All entries below need to be written out exactly, but without their pictures.

Input for this task:
○ ○ ○ ○ ○ ○ ○
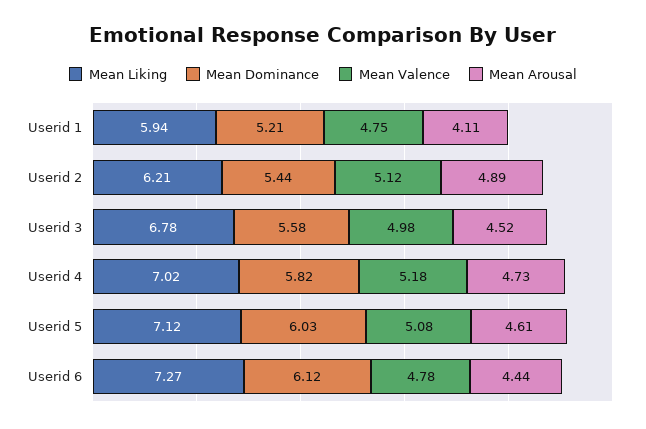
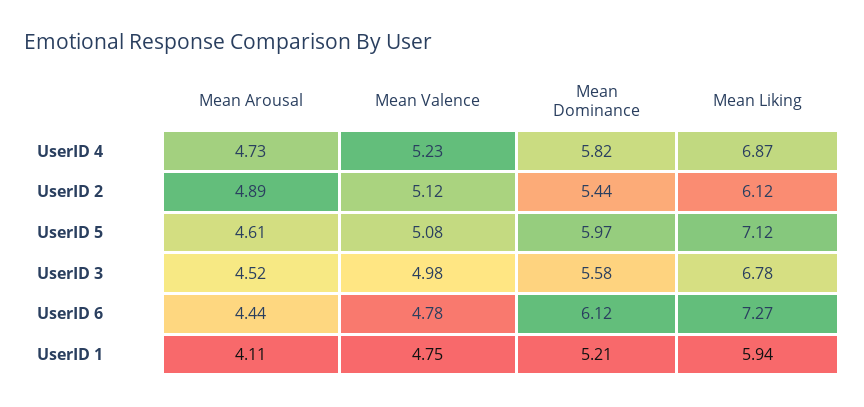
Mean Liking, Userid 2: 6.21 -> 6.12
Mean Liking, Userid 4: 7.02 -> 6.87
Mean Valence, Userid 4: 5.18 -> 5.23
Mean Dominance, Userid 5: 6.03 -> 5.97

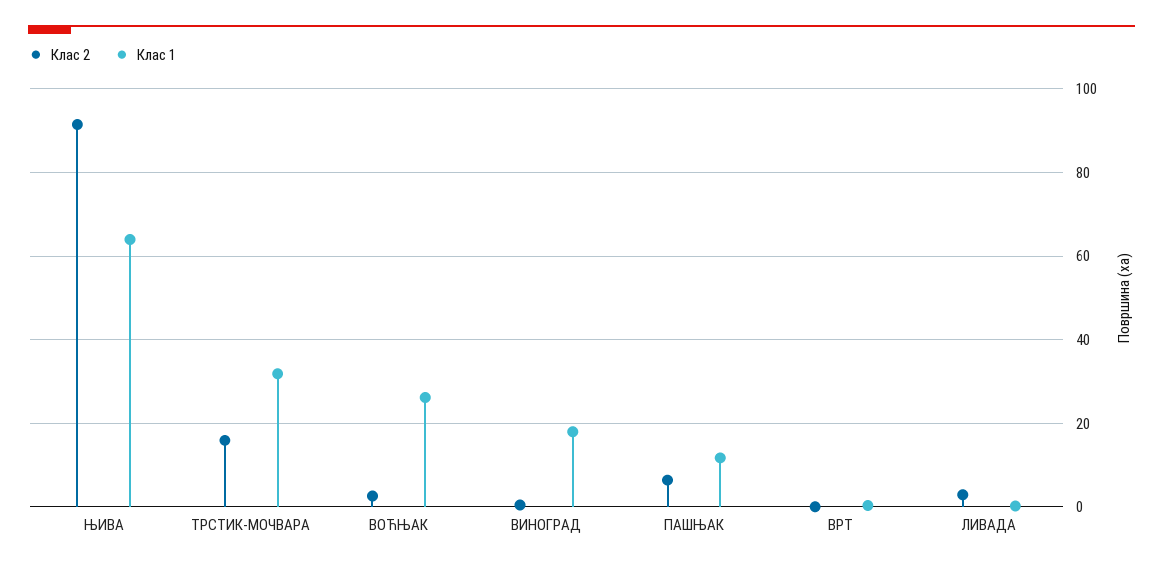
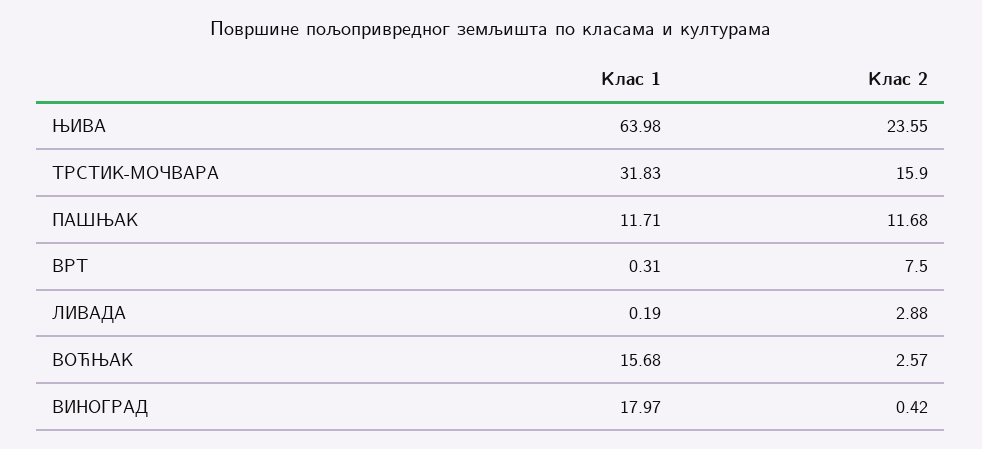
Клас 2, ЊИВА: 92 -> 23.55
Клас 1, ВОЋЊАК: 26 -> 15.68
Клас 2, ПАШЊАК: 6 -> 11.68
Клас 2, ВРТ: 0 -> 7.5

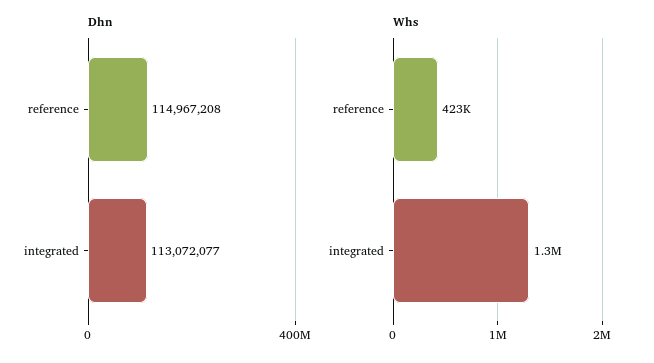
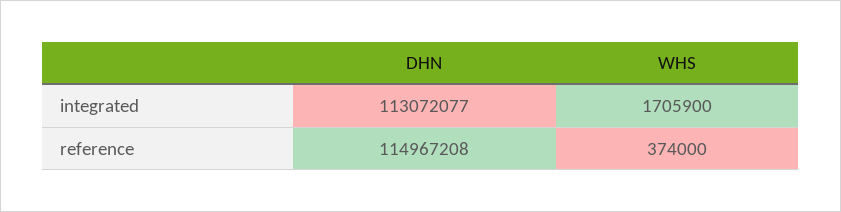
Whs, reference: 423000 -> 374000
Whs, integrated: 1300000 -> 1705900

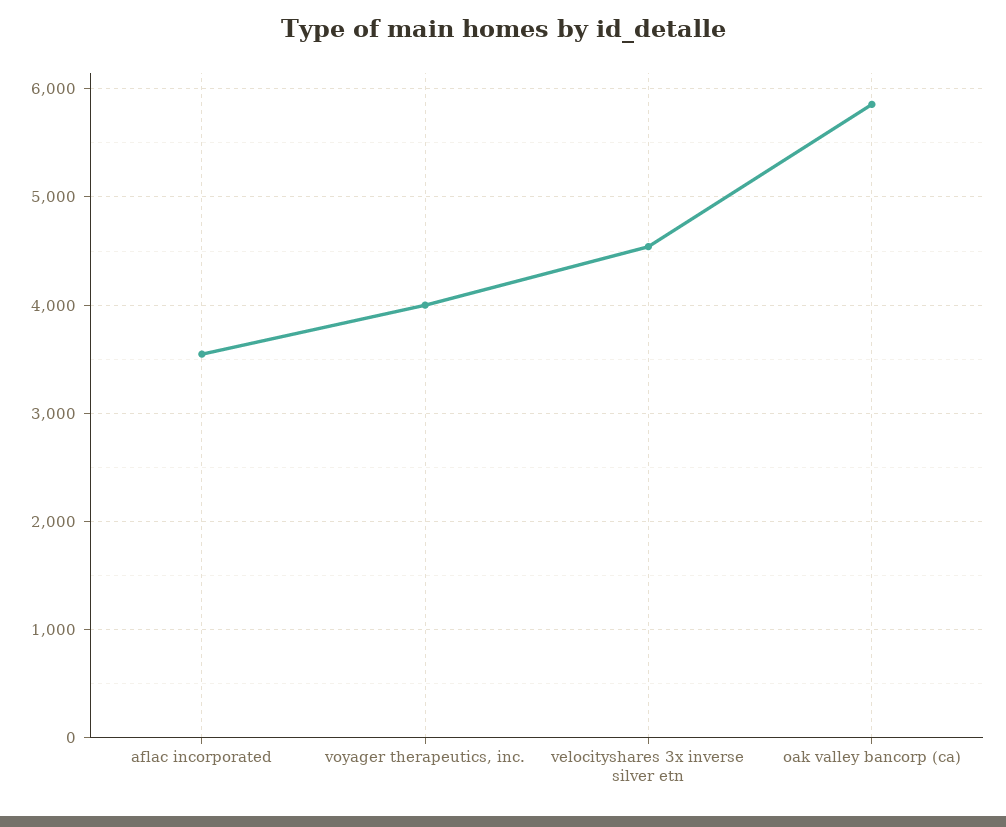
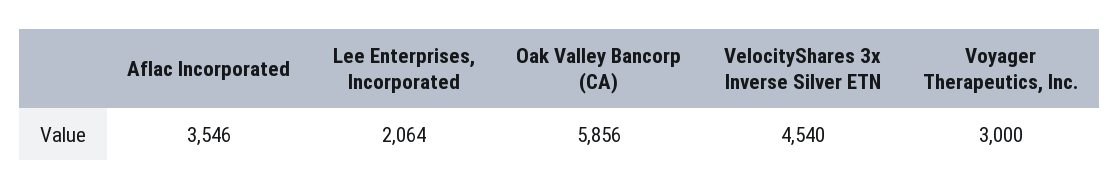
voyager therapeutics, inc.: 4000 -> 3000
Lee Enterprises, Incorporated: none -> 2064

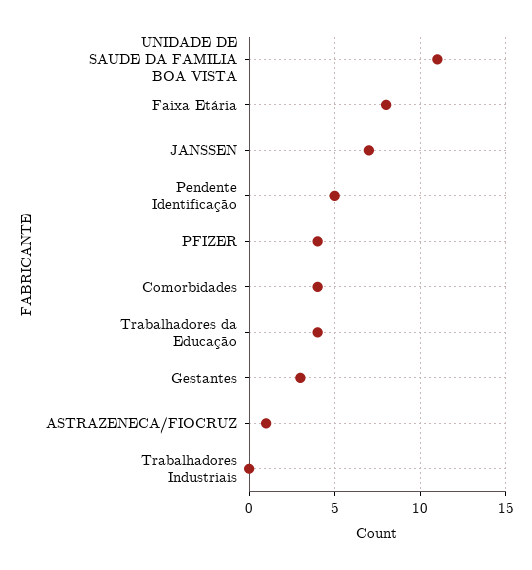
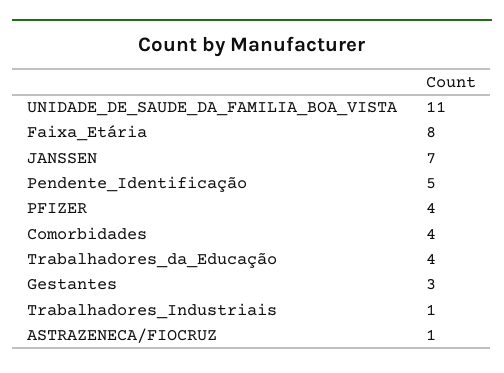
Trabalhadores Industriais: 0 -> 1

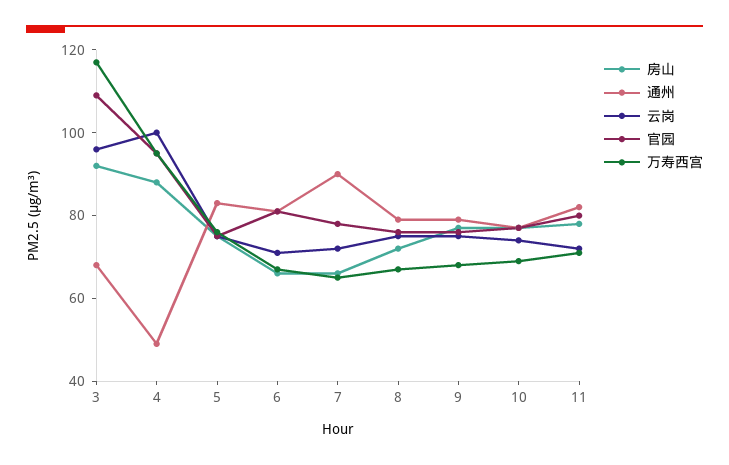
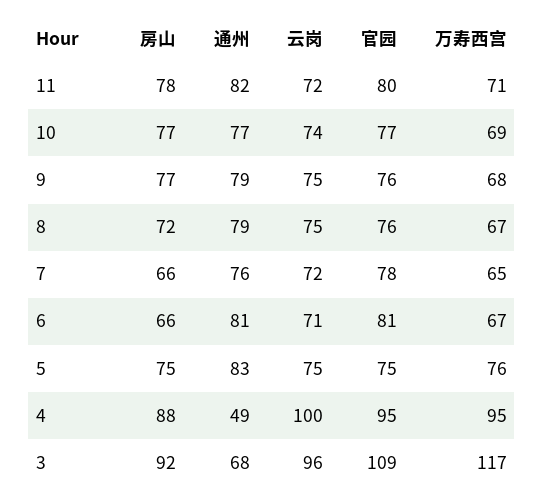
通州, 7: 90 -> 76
○ ○ ○ ○ ○ ○ ○
Reply to the task:
Mean Liking, Userid 2: 6.21 -> 6.12
Mean Liking, Userid 4: 7.02 -> 6.87
Mean Valence, Userid 4: 5.18 -> 5.23
Mean Dominance, Userid 5: 6.03 -> 5.97

Клас 2, ЊИВА: 92 -> 23.55
Клас 1, ВОЋЊАК: 26 -> 15.68
Клас 2, ПАШЊАК: 6 -> 11.68
Клас 2, ВРТ: 0 -> 7.5

Whs, reference: 423000 -> 374000
Whs, integrated: 1300000 -> 1705900

voyager therapeutics, inc.: 4000 -> 3000
Lee Enterprises, Incorporated: none -> 2064

Trabalhadores Industriais: 0 -> 1

通州, 7: 90 -> 76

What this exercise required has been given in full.